**What you are asked to do:**
Update the lines beginning with the one that contains "genus: Sorbus" and continuing through the end of the entries, replacing "locality" with "site" and leaving everything else unchanged. Give only those lines.

★ ★ ★ ★ ★

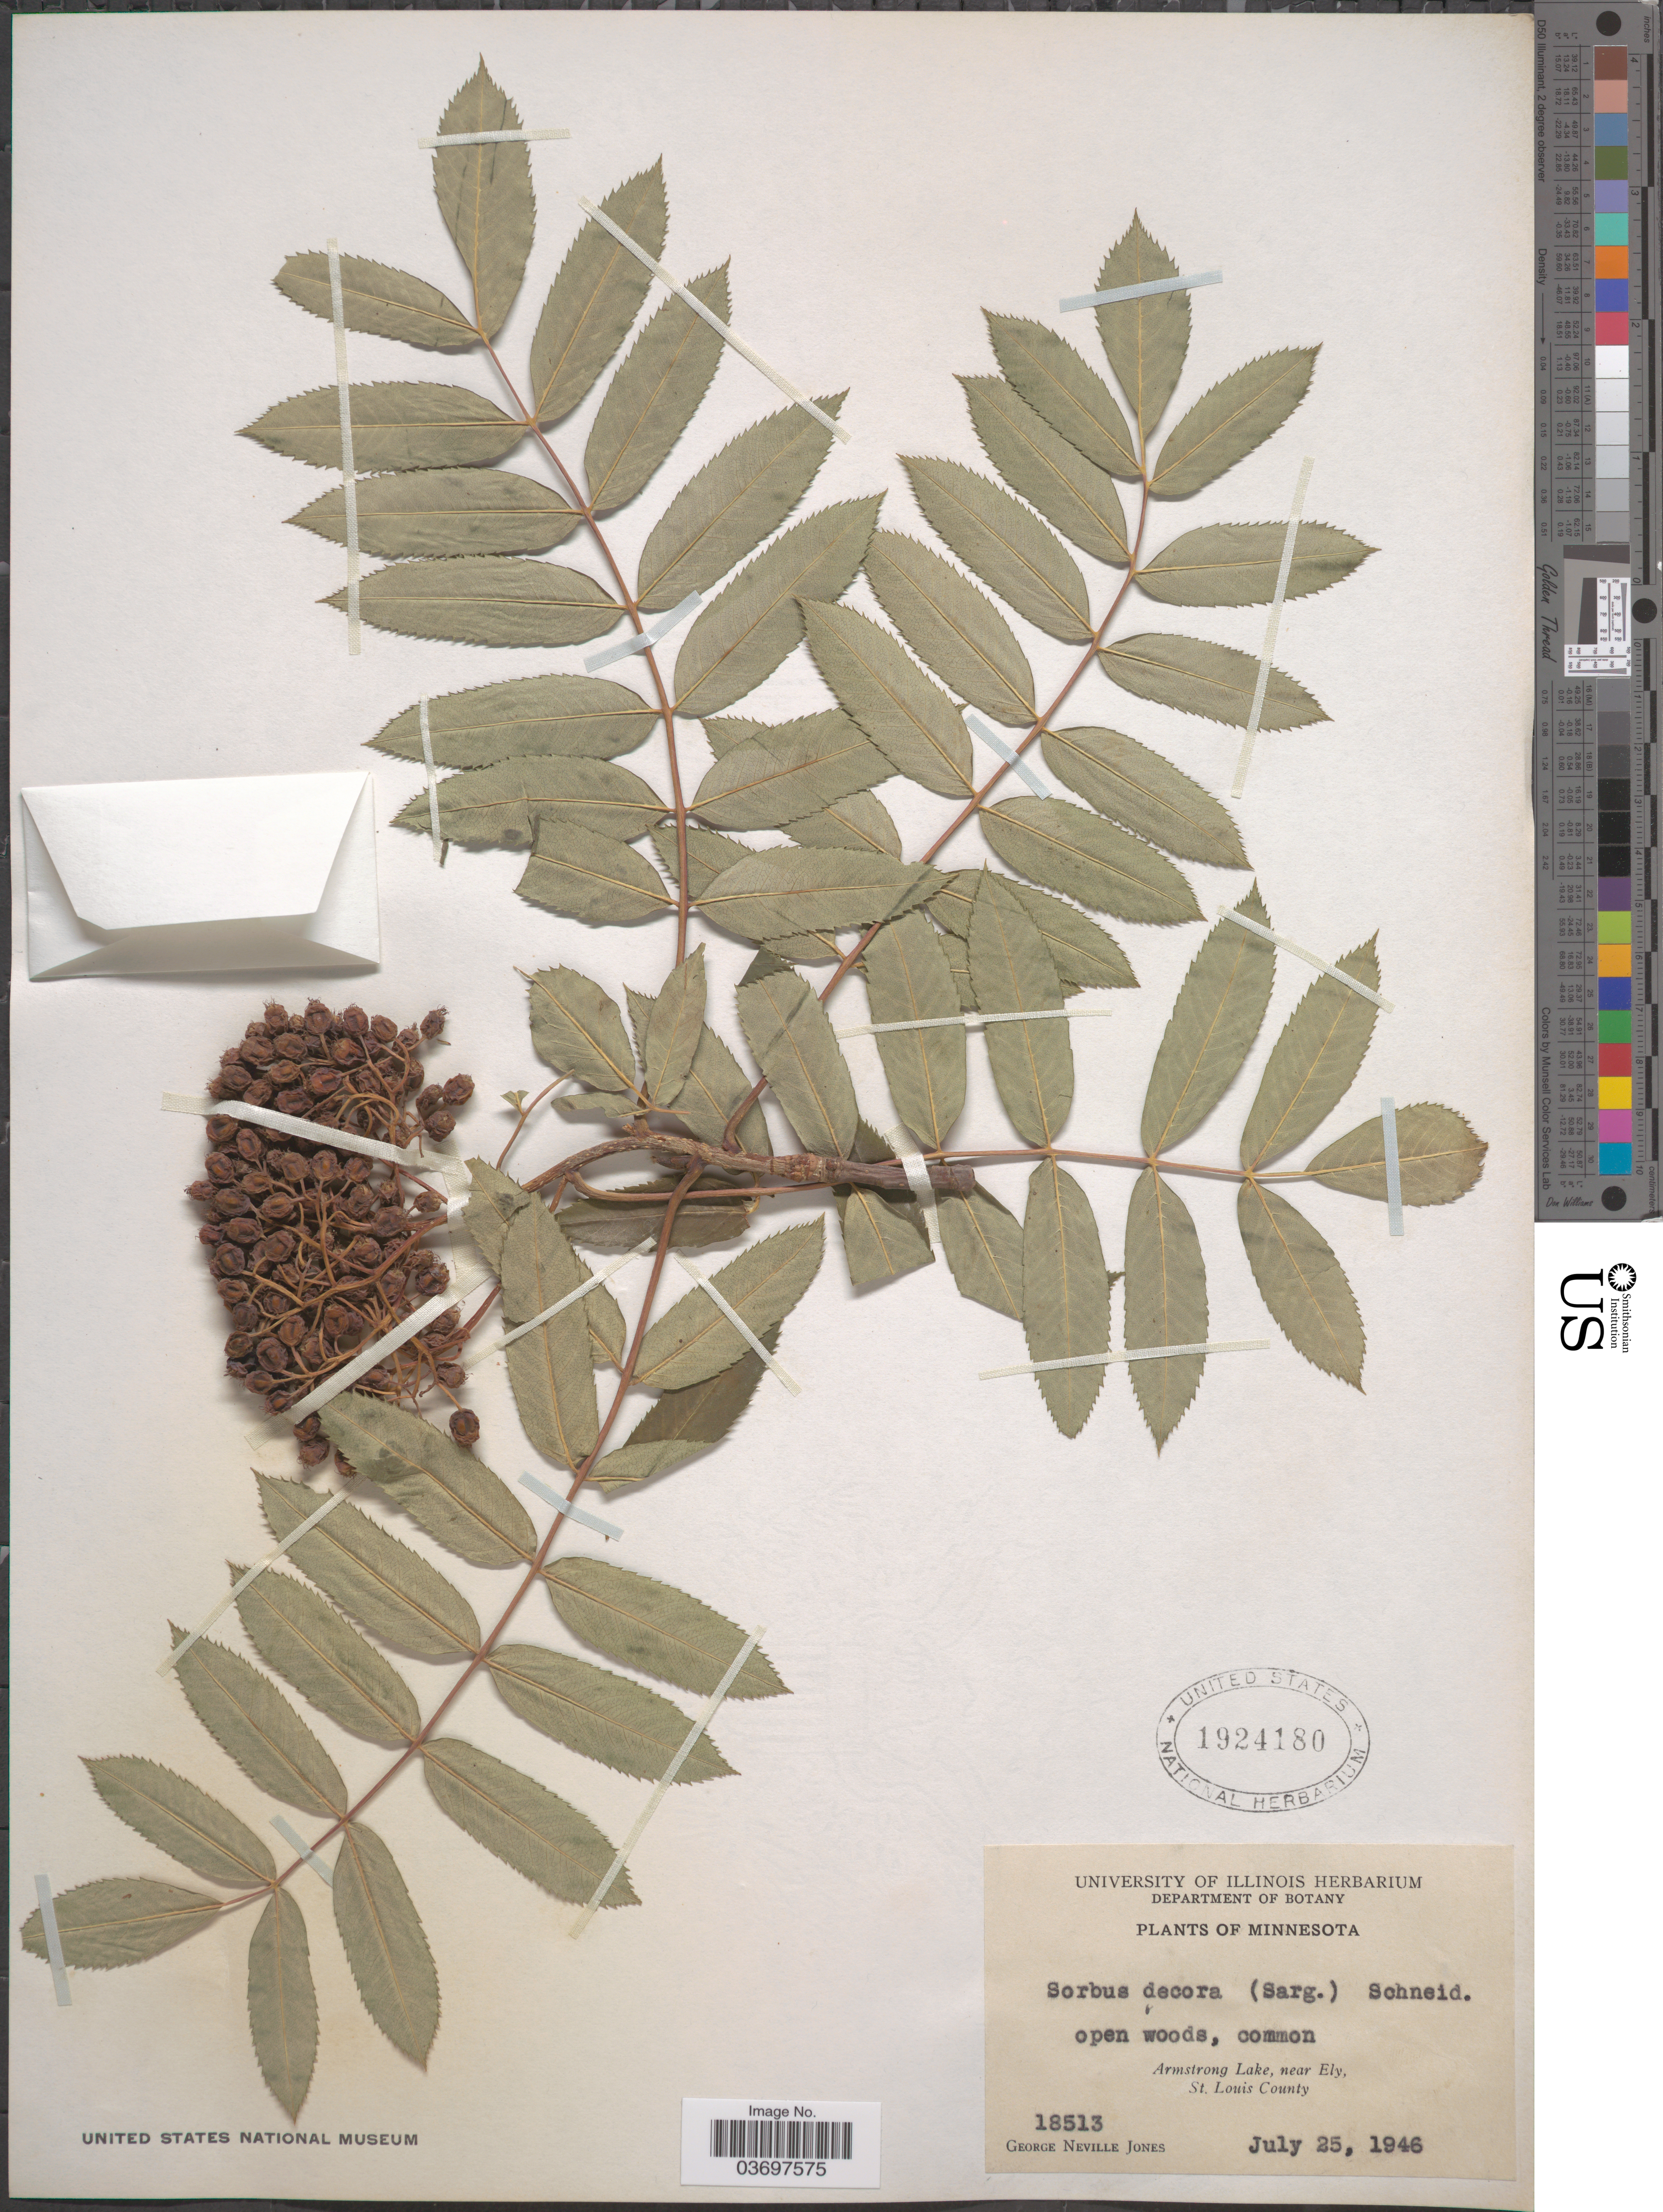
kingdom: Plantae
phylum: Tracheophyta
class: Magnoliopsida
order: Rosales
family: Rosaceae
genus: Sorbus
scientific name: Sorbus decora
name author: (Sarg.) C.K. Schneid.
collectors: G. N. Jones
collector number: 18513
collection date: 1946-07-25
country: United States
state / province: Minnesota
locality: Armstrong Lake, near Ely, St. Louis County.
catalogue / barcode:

★ ★ ★ ★ ★

**Solution to this exercise:**
genus: Sorbus
scientific name: Sorbus decora
name author: (Sarg.) C.K. Schneid.
collectors: G. N. Jones
collector number: 18513
collection date: 1946-07-25
country: United States
state / province: Minnesota
site: Armstrong Lake, near Ely, St. Louis County.
catalogue / barcode:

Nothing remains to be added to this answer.